[Collected data entries]

# # # # # # #

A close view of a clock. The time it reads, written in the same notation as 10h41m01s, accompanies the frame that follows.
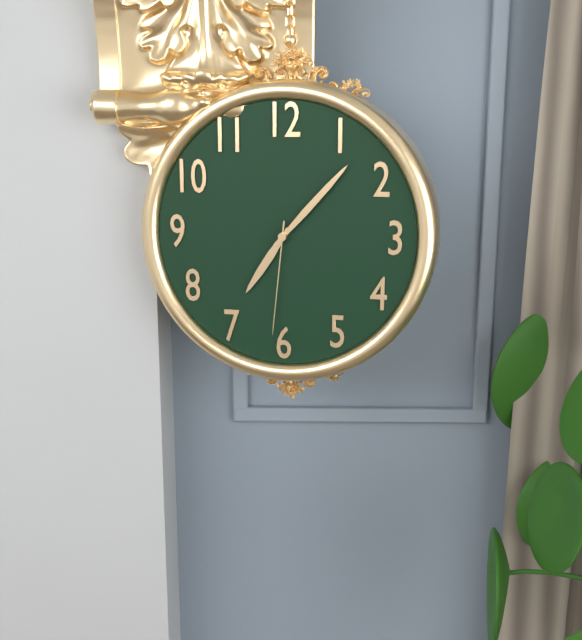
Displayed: 7h07m31s
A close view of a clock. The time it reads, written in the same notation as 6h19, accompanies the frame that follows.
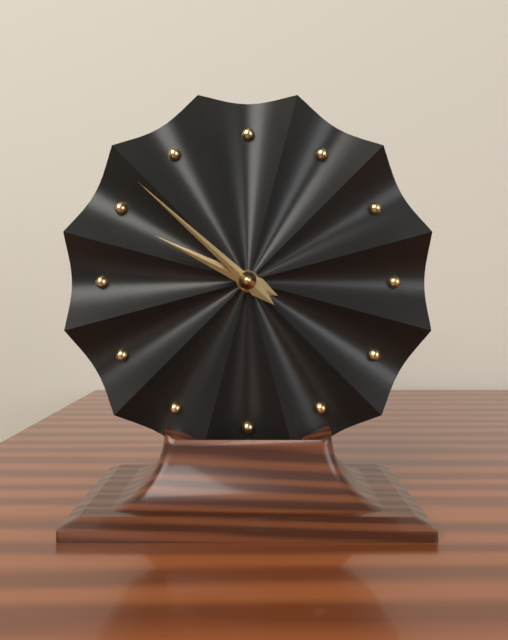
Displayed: 9h52
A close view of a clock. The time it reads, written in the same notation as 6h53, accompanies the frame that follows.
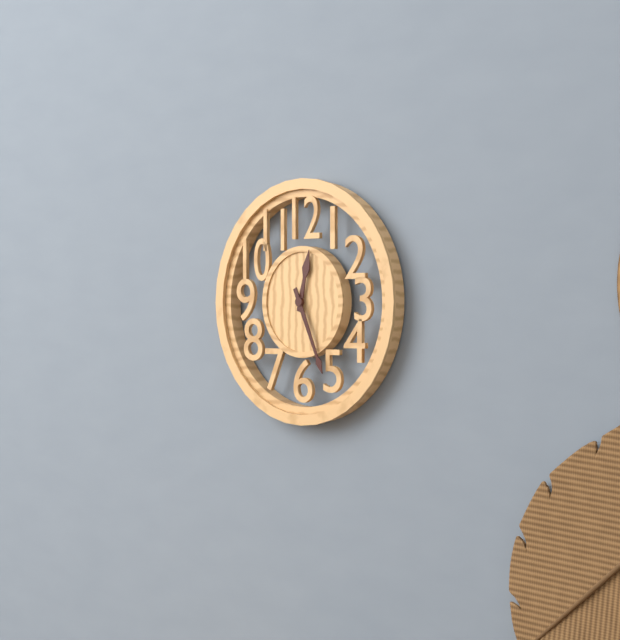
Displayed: 12h26
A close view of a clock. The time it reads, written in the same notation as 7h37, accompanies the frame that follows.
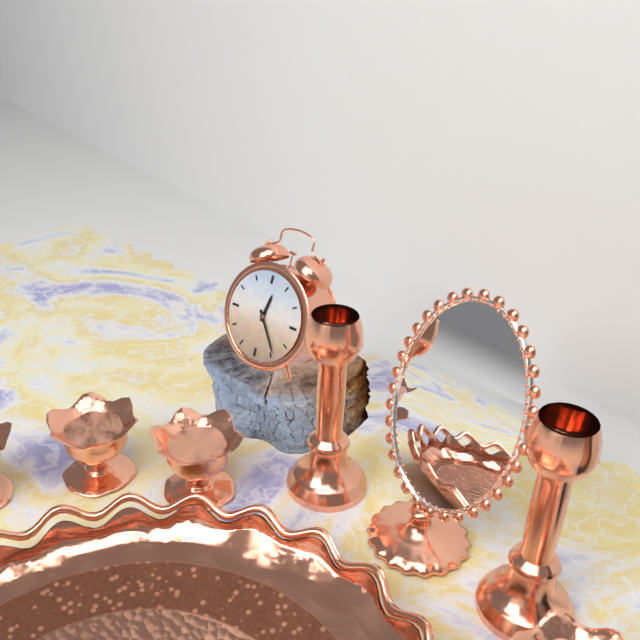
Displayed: 12h24
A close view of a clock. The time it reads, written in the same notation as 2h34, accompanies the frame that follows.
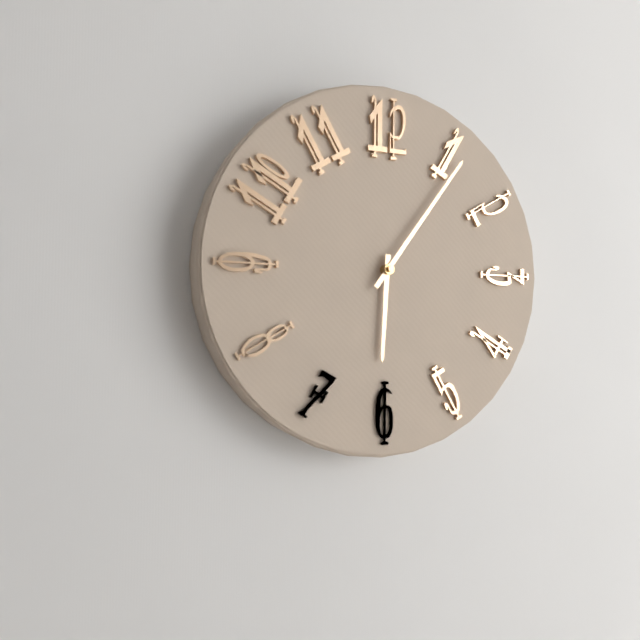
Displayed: 6h06
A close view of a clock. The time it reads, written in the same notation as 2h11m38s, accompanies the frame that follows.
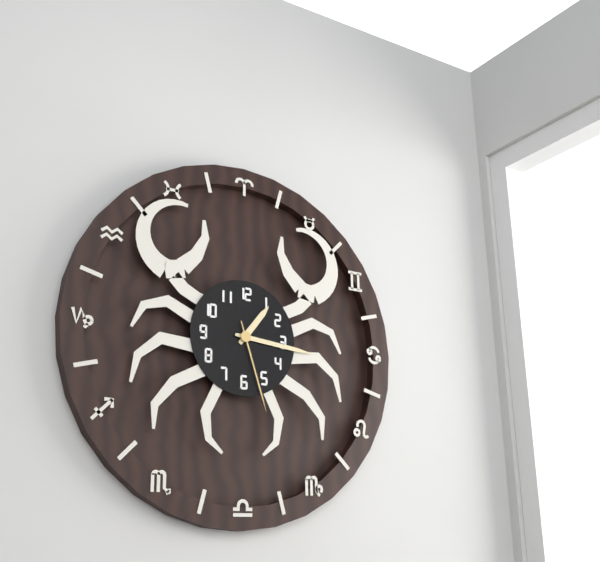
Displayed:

# # # # # # #

:: WHAT IS EXPECTED ::
Render the data above as a numbered list, beginning at the line that contains "6h53, accompanies the frame that follows." and stopping after the line that contains "Displayed: 12h24". Omit blank lines and leave the pictures out.

:: RESPONSE TO THE TASK ::
1. A close view of a clock. The time it reads, written in the same notation as 6h53, accompanies the frame that follows.
2. Displayed: 12h26
3. A close view of a clock. The time it reads, written in the same notation as 7h37, accompanies the frame that follows.
4. Displayed: 12h24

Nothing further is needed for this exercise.